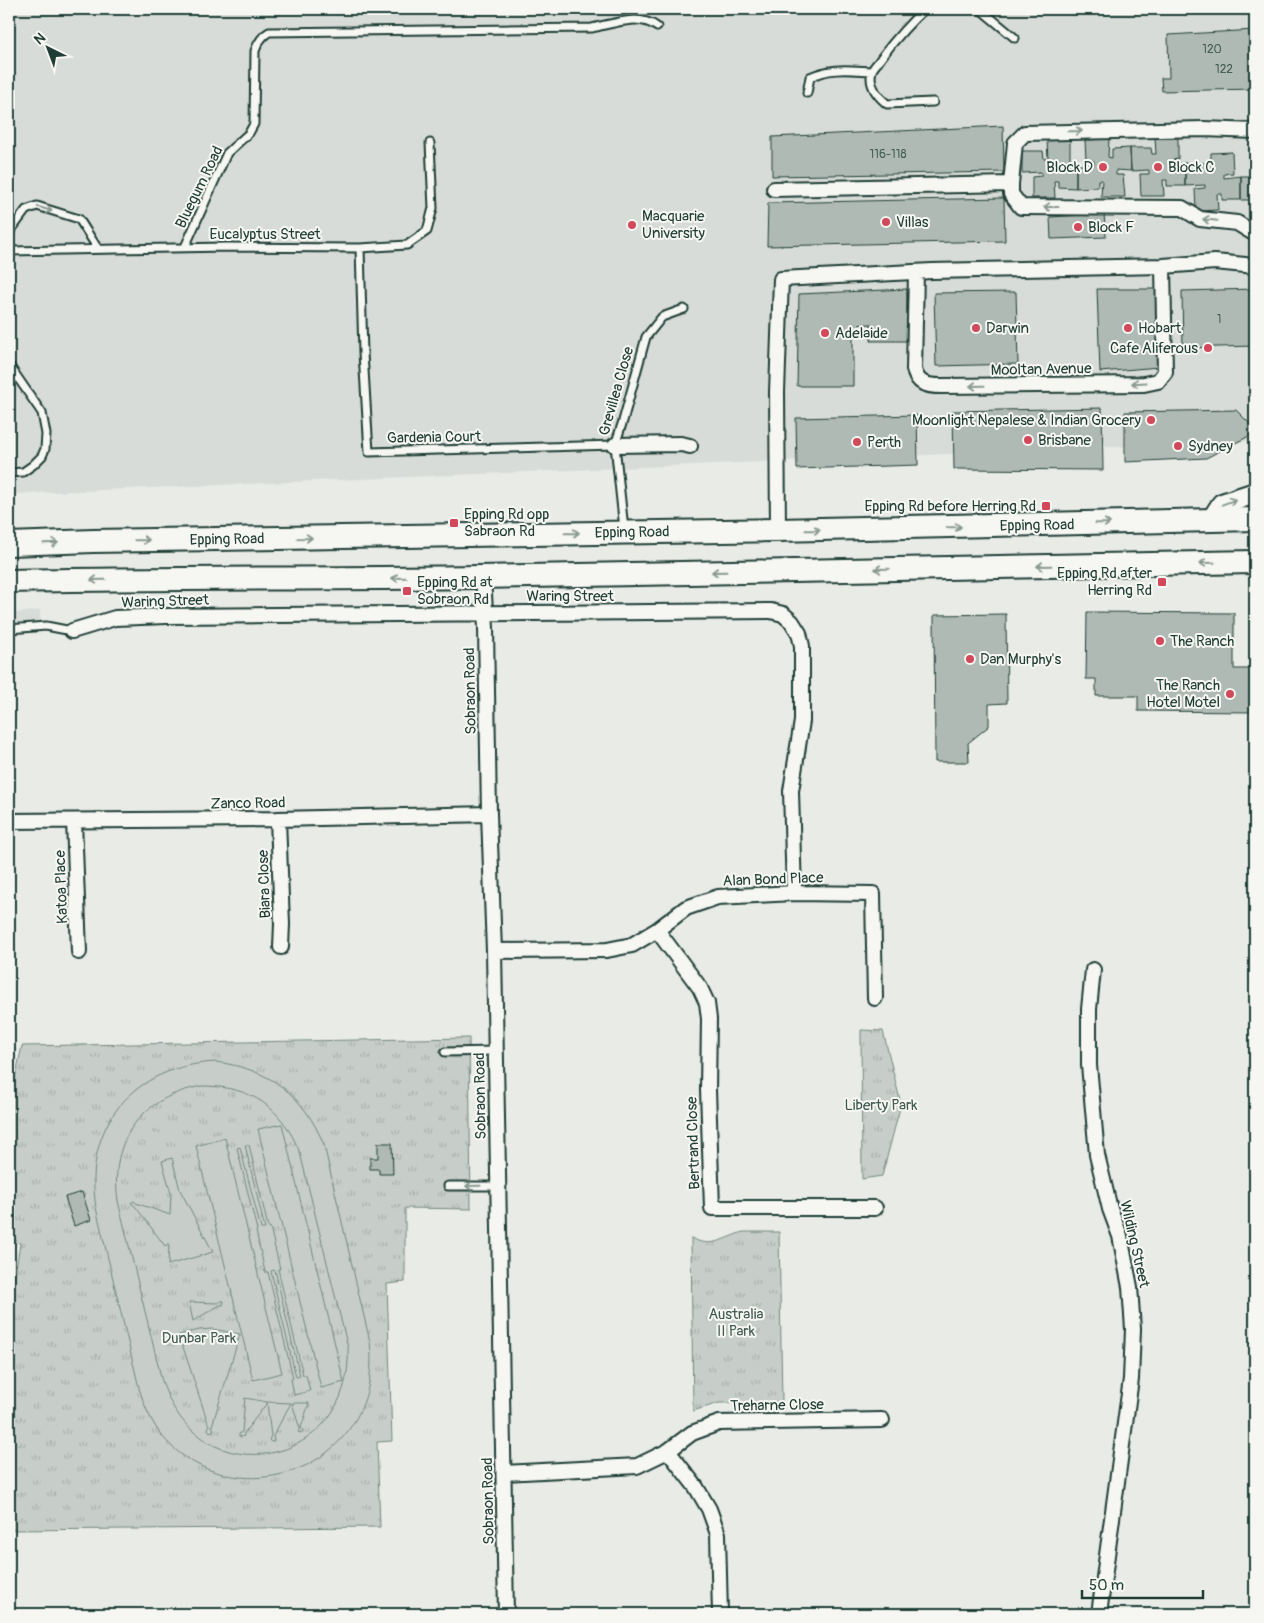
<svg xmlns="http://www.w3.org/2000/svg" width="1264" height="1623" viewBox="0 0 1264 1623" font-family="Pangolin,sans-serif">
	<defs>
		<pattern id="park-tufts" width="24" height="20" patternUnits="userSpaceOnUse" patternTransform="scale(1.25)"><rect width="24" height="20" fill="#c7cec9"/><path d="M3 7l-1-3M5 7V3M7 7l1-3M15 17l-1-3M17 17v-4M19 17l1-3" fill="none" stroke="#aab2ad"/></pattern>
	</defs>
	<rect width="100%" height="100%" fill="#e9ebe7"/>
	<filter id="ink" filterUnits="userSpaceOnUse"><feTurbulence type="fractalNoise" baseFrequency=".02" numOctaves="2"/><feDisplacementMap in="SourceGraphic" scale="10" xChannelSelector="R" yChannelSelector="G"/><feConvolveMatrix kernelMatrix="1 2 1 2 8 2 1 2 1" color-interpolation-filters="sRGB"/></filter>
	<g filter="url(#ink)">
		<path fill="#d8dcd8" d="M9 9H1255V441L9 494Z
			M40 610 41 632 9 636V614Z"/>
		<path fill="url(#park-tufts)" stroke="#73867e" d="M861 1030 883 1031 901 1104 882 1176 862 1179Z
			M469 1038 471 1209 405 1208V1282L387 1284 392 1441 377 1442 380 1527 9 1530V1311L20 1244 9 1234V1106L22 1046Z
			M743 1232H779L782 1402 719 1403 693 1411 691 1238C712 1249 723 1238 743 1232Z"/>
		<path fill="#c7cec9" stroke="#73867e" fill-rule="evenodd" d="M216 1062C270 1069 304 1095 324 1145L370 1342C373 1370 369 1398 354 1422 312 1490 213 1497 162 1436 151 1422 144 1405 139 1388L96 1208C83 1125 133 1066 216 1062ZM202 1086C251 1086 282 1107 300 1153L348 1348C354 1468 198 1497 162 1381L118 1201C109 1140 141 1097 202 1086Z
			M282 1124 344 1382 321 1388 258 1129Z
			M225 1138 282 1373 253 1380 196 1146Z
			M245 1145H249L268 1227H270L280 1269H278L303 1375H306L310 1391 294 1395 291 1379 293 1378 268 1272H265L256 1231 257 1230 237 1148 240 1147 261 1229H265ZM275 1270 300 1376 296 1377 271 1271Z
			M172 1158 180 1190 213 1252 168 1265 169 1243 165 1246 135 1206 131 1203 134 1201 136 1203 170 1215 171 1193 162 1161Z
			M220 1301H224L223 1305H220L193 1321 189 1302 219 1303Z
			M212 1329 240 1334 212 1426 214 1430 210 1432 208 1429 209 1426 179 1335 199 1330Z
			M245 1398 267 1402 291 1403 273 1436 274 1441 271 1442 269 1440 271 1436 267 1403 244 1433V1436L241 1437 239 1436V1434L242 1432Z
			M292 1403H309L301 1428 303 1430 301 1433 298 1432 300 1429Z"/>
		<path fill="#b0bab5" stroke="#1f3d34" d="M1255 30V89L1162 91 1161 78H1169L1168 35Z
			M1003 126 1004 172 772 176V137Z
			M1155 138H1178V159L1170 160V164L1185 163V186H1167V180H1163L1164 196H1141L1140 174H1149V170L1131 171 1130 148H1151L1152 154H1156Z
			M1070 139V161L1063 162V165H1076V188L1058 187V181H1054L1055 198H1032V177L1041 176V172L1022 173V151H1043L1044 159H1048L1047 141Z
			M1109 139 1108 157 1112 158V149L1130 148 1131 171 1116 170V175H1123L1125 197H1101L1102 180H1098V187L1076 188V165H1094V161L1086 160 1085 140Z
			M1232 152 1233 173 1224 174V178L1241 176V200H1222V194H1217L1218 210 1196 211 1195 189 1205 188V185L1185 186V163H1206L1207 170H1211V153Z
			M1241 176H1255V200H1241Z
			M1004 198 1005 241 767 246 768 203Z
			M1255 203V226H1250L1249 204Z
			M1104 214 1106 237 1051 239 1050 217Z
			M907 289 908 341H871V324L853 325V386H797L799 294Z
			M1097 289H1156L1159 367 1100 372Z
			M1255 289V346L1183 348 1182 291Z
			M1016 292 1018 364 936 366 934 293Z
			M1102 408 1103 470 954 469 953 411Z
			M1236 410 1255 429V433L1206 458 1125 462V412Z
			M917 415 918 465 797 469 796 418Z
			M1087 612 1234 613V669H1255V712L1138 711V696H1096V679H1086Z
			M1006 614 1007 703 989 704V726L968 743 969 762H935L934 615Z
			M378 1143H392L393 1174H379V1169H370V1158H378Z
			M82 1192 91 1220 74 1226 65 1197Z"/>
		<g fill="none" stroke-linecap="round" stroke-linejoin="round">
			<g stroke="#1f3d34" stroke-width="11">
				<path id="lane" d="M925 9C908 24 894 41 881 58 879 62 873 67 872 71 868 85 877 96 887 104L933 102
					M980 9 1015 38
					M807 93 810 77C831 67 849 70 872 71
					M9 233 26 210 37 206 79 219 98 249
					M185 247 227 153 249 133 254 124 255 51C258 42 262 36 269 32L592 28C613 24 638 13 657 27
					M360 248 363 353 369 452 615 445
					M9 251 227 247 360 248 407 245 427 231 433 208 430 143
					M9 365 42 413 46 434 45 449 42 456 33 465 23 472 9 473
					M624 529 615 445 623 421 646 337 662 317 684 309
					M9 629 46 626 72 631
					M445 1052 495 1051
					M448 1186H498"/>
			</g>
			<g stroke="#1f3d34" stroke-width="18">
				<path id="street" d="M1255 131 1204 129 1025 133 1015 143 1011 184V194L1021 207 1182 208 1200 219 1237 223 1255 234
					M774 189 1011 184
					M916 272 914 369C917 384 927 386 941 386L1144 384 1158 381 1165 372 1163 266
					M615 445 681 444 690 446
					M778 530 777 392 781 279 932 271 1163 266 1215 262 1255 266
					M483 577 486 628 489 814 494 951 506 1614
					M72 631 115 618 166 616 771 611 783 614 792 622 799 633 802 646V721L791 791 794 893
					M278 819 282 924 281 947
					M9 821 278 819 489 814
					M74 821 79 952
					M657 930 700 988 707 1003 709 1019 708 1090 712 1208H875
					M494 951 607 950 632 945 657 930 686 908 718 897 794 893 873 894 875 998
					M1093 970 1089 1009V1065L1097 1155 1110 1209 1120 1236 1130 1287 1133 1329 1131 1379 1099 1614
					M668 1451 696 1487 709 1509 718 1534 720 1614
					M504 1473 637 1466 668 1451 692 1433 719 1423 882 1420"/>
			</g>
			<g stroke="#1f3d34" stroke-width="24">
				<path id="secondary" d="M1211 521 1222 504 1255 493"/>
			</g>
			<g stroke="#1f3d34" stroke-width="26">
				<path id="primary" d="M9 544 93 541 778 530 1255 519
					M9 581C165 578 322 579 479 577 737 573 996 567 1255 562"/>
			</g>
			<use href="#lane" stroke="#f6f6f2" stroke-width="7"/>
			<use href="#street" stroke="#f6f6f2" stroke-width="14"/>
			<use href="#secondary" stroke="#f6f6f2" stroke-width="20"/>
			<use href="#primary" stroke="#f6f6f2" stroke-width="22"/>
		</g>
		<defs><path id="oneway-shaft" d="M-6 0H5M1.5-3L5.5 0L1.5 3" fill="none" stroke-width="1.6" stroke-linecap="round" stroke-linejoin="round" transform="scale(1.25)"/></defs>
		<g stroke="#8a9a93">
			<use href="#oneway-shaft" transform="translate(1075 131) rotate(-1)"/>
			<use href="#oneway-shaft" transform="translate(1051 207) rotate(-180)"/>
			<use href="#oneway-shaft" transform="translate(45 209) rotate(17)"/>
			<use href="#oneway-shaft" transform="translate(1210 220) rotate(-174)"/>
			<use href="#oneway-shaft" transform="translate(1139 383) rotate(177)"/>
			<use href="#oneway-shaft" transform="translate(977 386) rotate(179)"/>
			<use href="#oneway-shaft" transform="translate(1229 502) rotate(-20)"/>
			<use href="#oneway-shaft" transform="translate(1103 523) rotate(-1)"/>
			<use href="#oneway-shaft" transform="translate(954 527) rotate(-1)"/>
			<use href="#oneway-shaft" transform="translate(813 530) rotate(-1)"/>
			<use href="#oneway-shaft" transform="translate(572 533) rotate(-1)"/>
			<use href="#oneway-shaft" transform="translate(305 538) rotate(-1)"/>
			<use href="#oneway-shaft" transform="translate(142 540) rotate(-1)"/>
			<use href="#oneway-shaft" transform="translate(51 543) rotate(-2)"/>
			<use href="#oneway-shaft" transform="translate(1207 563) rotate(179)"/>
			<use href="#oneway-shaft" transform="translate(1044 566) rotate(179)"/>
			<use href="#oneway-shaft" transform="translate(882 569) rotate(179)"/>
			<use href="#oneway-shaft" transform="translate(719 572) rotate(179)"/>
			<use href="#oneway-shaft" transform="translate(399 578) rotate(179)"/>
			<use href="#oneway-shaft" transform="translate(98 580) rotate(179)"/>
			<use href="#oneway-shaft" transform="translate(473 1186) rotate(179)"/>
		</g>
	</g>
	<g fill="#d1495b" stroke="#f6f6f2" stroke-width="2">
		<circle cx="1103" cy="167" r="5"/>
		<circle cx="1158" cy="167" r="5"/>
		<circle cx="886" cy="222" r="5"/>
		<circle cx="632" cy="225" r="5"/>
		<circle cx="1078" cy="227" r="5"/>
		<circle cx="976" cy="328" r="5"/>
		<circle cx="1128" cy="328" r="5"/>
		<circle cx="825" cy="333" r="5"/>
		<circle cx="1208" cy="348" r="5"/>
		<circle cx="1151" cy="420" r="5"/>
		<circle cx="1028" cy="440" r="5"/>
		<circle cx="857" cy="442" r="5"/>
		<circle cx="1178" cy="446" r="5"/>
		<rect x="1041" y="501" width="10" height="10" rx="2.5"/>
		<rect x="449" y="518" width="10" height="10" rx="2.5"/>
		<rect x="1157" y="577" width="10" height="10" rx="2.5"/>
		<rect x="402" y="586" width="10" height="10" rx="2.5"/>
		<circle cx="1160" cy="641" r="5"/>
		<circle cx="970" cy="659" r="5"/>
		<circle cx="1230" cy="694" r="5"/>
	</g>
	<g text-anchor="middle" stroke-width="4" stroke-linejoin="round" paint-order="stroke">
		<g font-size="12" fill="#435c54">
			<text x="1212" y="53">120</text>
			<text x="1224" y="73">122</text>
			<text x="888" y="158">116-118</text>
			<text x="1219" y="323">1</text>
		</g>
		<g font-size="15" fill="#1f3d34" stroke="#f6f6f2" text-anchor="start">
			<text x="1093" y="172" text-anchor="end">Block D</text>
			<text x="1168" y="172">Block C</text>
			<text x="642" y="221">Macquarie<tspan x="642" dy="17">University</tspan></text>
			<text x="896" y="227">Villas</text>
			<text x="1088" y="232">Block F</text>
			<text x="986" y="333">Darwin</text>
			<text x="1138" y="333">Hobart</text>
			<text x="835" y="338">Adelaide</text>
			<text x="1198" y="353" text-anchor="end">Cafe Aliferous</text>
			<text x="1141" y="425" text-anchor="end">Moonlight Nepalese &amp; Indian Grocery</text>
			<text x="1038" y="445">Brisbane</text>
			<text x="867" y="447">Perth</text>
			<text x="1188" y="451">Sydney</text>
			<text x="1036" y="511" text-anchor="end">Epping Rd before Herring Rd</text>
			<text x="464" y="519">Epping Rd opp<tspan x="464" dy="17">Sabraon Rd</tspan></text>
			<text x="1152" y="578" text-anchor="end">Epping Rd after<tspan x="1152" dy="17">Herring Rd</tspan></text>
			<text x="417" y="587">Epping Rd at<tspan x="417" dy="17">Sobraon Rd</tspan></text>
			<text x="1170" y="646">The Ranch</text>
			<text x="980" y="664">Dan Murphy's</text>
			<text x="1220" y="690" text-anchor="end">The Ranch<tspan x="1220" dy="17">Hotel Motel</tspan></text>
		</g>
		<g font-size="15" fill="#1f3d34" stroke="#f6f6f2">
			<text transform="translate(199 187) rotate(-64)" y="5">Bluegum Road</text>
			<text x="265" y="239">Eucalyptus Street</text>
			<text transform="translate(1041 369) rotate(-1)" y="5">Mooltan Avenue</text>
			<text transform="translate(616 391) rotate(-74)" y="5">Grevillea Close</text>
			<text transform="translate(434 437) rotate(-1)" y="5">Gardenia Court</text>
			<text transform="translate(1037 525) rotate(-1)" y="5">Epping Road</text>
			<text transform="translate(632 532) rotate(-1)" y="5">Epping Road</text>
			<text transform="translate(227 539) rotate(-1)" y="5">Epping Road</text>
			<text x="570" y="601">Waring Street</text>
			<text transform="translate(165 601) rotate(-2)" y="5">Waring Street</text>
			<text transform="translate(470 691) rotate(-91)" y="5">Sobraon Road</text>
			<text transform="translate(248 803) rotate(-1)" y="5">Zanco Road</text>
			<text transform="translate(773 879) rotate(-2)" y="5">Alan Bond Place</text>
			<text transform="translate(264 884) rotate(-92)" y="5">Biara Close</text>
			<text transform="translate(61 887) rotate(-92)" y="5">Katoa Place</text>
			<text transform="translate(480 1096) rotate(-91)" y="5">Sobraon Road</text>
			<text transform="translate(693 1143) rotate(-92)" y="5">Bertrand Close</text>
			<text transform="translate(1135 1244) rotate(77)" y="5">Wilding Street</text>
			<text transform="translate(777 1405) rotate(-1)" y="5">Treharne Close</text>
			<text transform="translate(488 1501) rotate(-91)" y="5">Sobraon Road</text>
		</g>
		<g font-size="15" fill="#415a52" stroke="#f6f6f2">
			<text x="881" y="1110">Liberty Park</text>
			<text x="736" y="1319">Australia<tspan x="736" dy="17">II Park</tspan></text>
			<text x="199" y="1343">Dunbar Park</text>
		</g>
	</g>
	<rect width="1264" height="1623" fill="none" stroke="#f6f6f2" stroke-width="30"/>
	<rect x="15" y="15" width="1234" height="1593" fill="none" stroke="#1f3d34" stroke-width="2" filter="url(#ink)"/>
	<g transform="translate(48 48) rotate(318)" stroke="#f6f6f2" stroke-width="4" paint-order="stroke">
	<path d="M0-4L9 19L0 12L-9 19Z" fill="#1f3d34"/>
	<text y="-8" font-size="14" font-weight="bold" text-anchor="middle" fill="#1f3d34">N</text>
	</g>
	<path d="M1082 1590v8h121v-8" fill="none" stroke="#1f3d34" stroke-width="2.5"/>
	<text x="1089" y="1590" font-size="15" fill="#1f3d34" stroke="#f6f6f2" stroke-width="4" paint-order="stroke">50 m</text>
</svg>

=-=-=-=-=

Which lines in the listing hold the word "middle"? Copy them out.

	<g text-anchor="middle" stroke-width="4" stroke-linejoin="round" paint-order="stroke">
	<text y="-8" font-size="14" font-weight="bold" text-anchor="middle" fill="#1f3d34">N</text>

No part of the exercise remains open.